### TEXT PROVIDED
The key here is to find one person or methodology to follow. This way, you won’t get so burned after trying various processes to the point that you only dip your toe in the next one. Business is demanding and walking on eggshells is not going to cut it. So take your time in finding that and, once you do, commit to it.


The Life of a Founder Is a Rollercoaster Ride

As a founder, there are days when you feel like you’re on top of the world, and getting into the Fortune 500 is within your grasp. Then come the days when you’re rethinking your entire life and wondering if you should jump off a sinking ship. Then you get into sales, and man does that rollercoaster become huge. But even if it’s scary as hell, it’s worth it when you finally make it. And when you look back, you’ll see how much fun it really was.

The Customer Is Not Always Right in Sales

We all have heard the famous business adage, “the customer is always right,” but that couldn’t be farther from the truth in sales. One example is when they buy your product even if it isn’t the right fit. It may seem like it’s not a big deal but what will happen is that they’re not going to have a good experience and they’ll talk about that. That’s going to be bad for lead generation. So do what you say and not the customers. Be the one behind the steering wheel. 

Liking Products Does Not Equate To a Sale

Sadly, it’s just like in the dating ring. Even if someone is attracted to you, it doesn’t mean they’ll enter into a relationship with you. Due to a variety of reasons, a customer may not buy your product. An example is when they’re not yet financially ready to do so, and that’s perfectly fine. So keep this in mind when hearing prospects rave about your products and, as was mentioned before, stay grounded.

### RECORDED DATA
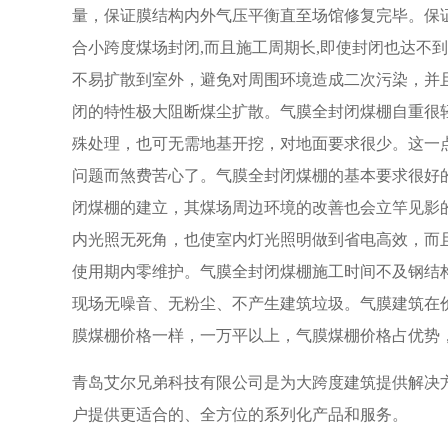
量，保证膜结构内外气压平衡直至场馆修复完毕。保证
合小跨度煤场封闭,而且施工周期长,即使封闭也达不
不易扩散到室外，避免对周围环境造成二次污染，并
闭的特性极大阻断煤尘扩散。气膜全封闭煤棚自重很
殊处理，也可无需地基开挖，对地面要求很少。这一
问题而煞费苦心了。气膜全封闭煤棚的基本要求很好
闭煤棚的建立，其煤场周边环境的改善也会立竿见影的
内光照无死角，也使室内灯光照明做到省电高效，而
使用期内零维护。气膜全封闭煤棚施工时间不及钢结
现场无噪音、无粉尘、不产生建筑垃圾。气膜建筑在价格方
膜煤棚价格一样，一万平以上，气膜煤棚价格占优势，是
青岛艾尔兄弟科技有限公司是为大跨度建筑提供解决
户提供更适合的、全方位的系列化产品和服务。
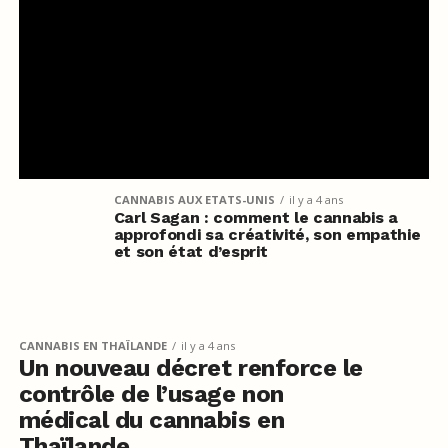
CANNABIS AUX ETATS-UNIS
il y a 4 ans
Carl Sagan : comment le cannabis a
approfondi sa créativité, son empathie
et son état d’esprit
CANNABIS EN THAÏLANDE
il y a 4 ans
Un nouveau décret renforce le
contrôle de l’usage non
médical du cannabis en
Thaïlande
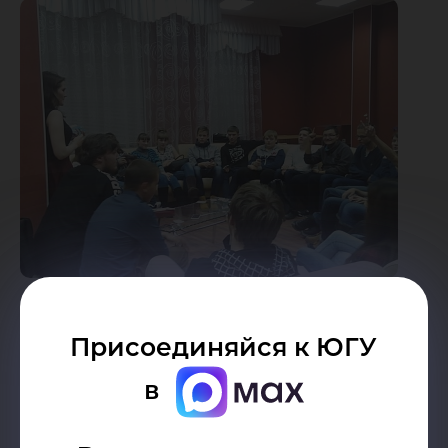
Присоединяйся к ЮГУ
Дата публикации:
23.11.2015
в
Автор:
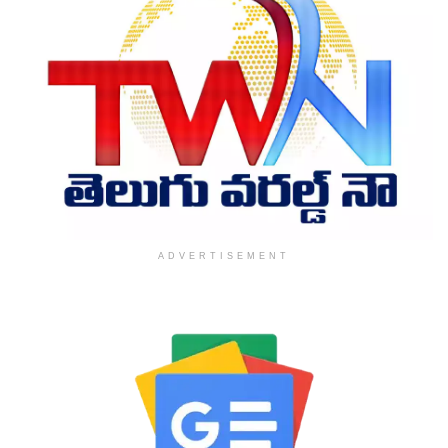
ADVERTISEMENT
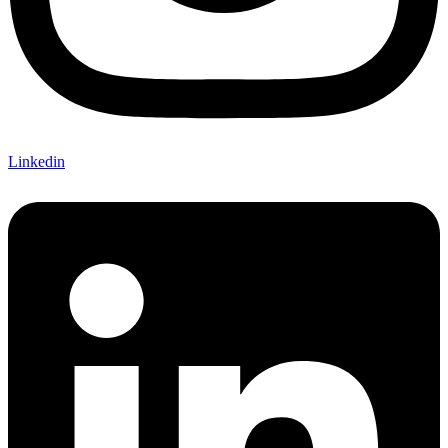
Linkedin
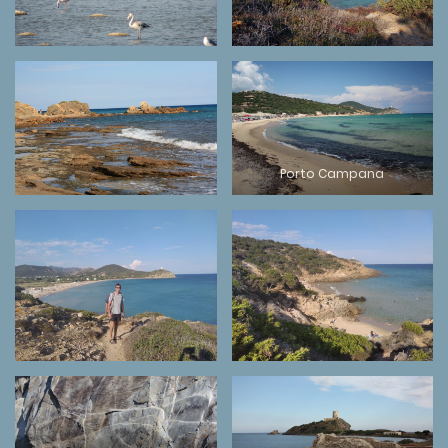
Porto Campana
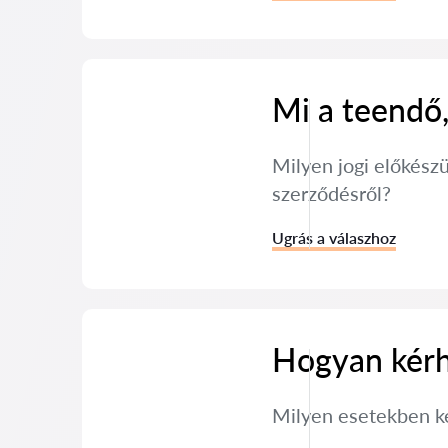
Mi a teendő,
Milyen jogi előkész
szerződésről?
Ugrás a válaszhoz
Hogyan kérh
Milyen esetekben ké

### EXERCISE A
In the sales advice text, why is "the customer is always right" said to be wrong in sales?
### EXERCISE B
In the records, starting at the line that contains "Porto Campana" and ending at the end of the records, swap "Milyen" for "Melyik" and write those lines out again with nothing else changed. Leave the pictures out.

### TASK RESULT A
A customer may buy a product that isn't the right fit. They will then have a bad experience and talk about it, which hurts lead generation.

### TASK RESULT B
Porto Campana
Mi a teendő,
Melyik jogi előkész
szerződésről?
Ugrás a válaszhoz
Hogyan kérh
Melyik esetekben ké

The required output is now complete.